The world's richest man, Elon Musk is also now FIRMLY in the deflation camp as well. He has made it clear that business is slowing.
"Impending deflation is neither subtle nor secret"
Of course this whole problem stems from the fact that the Fed uses lagging indicators to set interest rate policy. So just as last year the lagging indicators ignored soaring commodities and strong consumer, now this year the lagging indicators e.g. CPI, are ignoring crashing commodities and buckling consumer.
Regardless, I only showed the above opinions to prove that the deflation theory is now going mainstream.

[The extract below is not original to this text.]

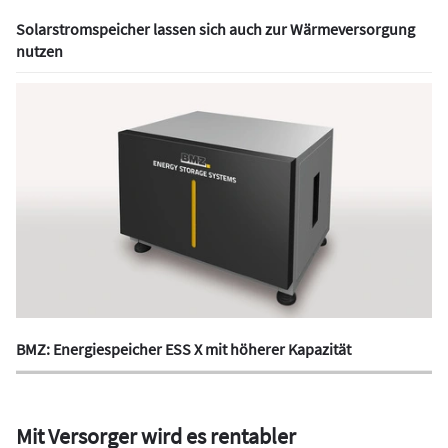
Solarstromspeicher lassen sich auch zur Wärmeversorgung
nutzen
BMZ: Energiespeicher ESS X mit höherer Kapazität
Mit Versorger wird es rentabler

It doesn't matter what these pundits think the Fed should or will do next week because the damage is ALREADY done. Whether the Fed pivots sooner or later, they have ensured a depression at the zero bound. When they made the mistake of delaying rate hikes far too long, their only real option was to hike rates as quickly as possible before the economy and markets crashed. However, now they are trapped halfway in between the zero bound and normalization, in no bailout land.
As we see in the chart below.
Clearly, the Fed's other big mistake was totally ignoring the yield curve and the signals the bond market is sending. The inverted yield curve is saying that yes there is high inflation today, but the Fed has already tightened enough to bring it down in the future. Meanwhile, there were no recoveries in the past 50 years with less than a 5% Fed rate, EXCEPT the pandemic which included the largest fiscal expansion in U.S. history fully monetized by the largest QE in history. Neither of which is going to happen this time around.
On an Emerging Markets basis this current set-up makes BOTH the 2015 and 2018 pivot scenarios look like a picnic. Which means that the binary "pivot" trigger of global market crash is closer than ever.
This is the definition of optimism:
In summary, the amount of hubris taking place right now is ludicrous. Investors have been conditioned by central banks to ignore all risk. And in turn investor complacency is now feeding back into central bank rate policy error. It's a hubristic death spiral.
An entire generation of NEW investors has known nothing but continuous monetary bailouts. They believe that recessions and bear markets are a relic of the past. So it's highly ironic that at the end of the cycle the Fed is removing all chance of a timely bailout.
I call it a "paradigm shaft"
Jim Cramer claims it's too late to sell. He believes the worst is already over. Many bearish pundits such as Jeff Gundlach are calling for a further 20% decline. However, even that is likely highly optimistic. Today's investors believe that a one month bear market corrected the longest bull market in U.S. history. If you measure the ratio of each bear market in months to the duration of the preceding bull market, this is the ratio you would see for the 2020 one month bear market relative to the 2009-2020 bull market:
It's clear now in hindsight with all of the late cycle indicators flashing red, that the pandemic was not a true bear market. It was merely the pullback prior to the final melt-up of the post-Lehman rally. A massive sugar rally fueled by unprecedented stimulus.
Stimulus of such a magnitude that the Fed literally has no way out, other than to collapse markets and the economy.